• _Excerpted passage_

____

While attention remains on the Senate with Elena Kagan and Wall Street reform, this week the House is fighting over Afghanistan war funding. In a positive move, House Democrats are going to strip $3.9 billion in infrastructure funding in Afghanistan, due to widespread corruption in the government. Ryan Grim:
The House Democrat who oversees funding for Afghanistan's redevelopment and reconstruction said on Monday that she is stripping money from her foreign aid bill in reaction to pervasive corruption. Dave Obey, chairman of the Appropriations Committee, supports the move made by subcommittee chairwoman Nita Lowey (D-N.Y.), according to an Obey spokesman.
Lowey cited pervasive corruption in Afghanistan as the cause for her decision to pull the funding from the appropriations bill working its way through her State and Foreign Operations Appropriations Subcommittee.
"I do not intend to appropriate one more dime for assistance to Afghanistan until I have confidence that U.S. taxpayer money is not being abused to line the pockets of corrupt Afghan government officials, drug lords and terrorists," said Lowey.
A Lowey spokesman said the restrictions would not apply to direct humanitarian assistance for projects such as refugee camps, but would limit funds for USAID and the State Department, which funnel money to reconstruction efforts -- money that is often siphoned many times over.
The request that Lowey is rejecting amounts to $3.9 billion for the 2011 fiscal year.
Good. In addition to the corruption issue, I also like this since Republicans, Blue Dogs and Ben Nelson managed to kill all new stimulus spending in the United States. It simply feels stupid that we would be funneling infrastructure spending to the Afghanistan government while denying it domestically.
Additionally, Speaker Pelosi and President Obama sounded different rhetorical tones on withdrawal from Afghanistan next summer. While both are still talking about starting withdrawal next July, the different way they chose their words is notable.
In some of the strongest terms she has used to date, House Speaker Nancy Pelosi declared last Friday that the United States will see "a serious drawdown" of forces in Afghanistan by July 2011 and that the House may use the power of the purse to ensure the drawdown takes place.
In an exclusive interview with the Huffington Post, Pelosi made clear that while recent talk has hinted that the administration's stated goal of a June 2011 start date for a troop drawdown may be open to change, her commitment to it remains firm.
"I think we'll have a serious drawdown, I don't think it'll be, as [the president] said, turning out the lights," said Pelosi.
"I believe we'll need to provide assistance to Afghanistan for a long time to come," Obama said at a news conference following the conclusion of the G-20 summit. "We do not expect because of our involvement in Afghanistan that the country is going to completely transform itself in a year or two years or five years."
Obama chastised what he dubbed a current "obsession" over a timetable for withdrawing U.S. troops. "My focus right now is how do we make sure what we're doing there is successful," he said. "By next year we will begin a transition."

____

• _Data provided_
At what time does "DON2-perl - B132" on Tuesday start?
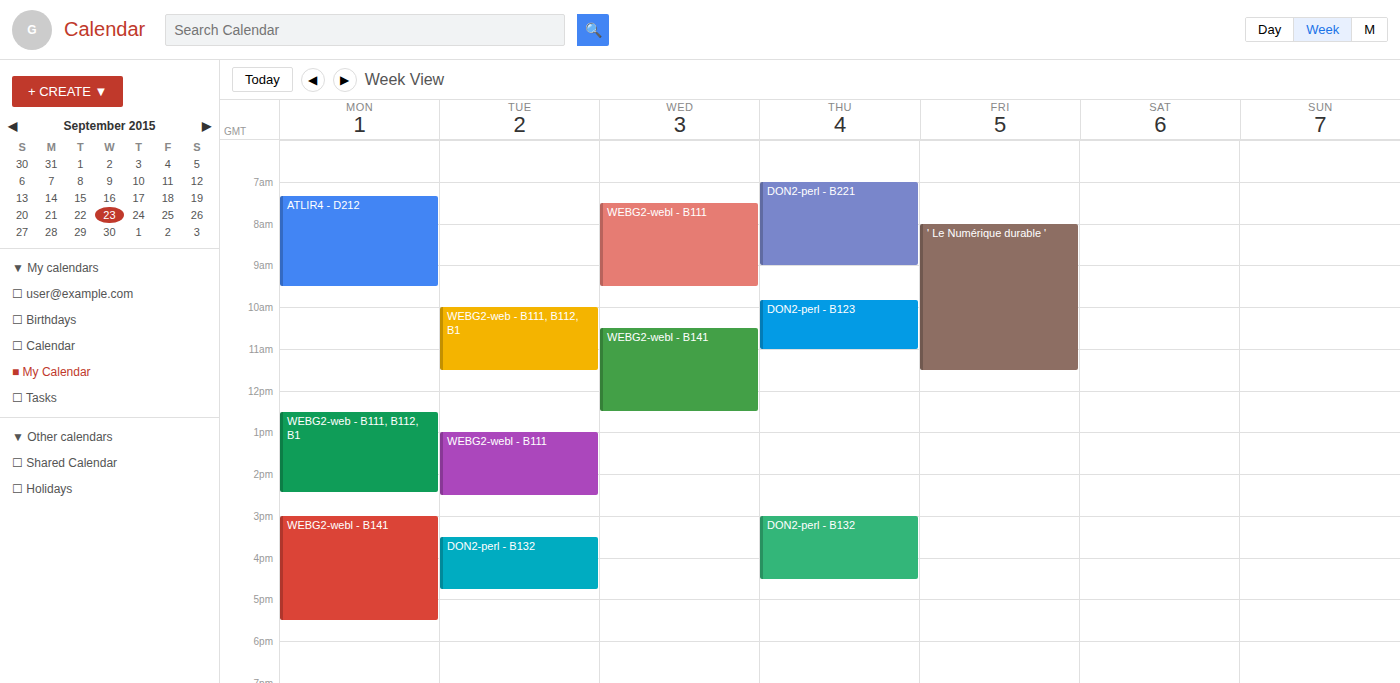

____

• _Tasks to carry out_
1. Reproduce the post on Afghanistan funding word for word, between "In some of the" and "drawdown takes place.", inclusive.
2. Answer these questions from the post on Afghanistan funding:
(a) How much money does the request Lowey is rejecting amount to, and for which fiscal year?
(b) According to a Lowey spokesman, what kind of aid would the restrictions not apply to?
(c) At what event did Obama make his remarks about assistance to Afghanistan?
The listing comes from a separate source and has no connection to the post on Afghanistan funding.

• _Outputs in order_
1.
In some of the strongest terms she has used to date, House Speaker Nancy Pelosi declared last Friday that the United States will see "a serious drawdown" of forces in Afghanistan by July 2011 and that the House may use the power of the purse to ensure the drawdown takes place.

2.
(a) $3.9 billion, for the 2011 fiscal year.
(b) Direct humanitarian assistance for projects such as refugee camps.
(c) At a news conference following the conclusion of the G-20 summit.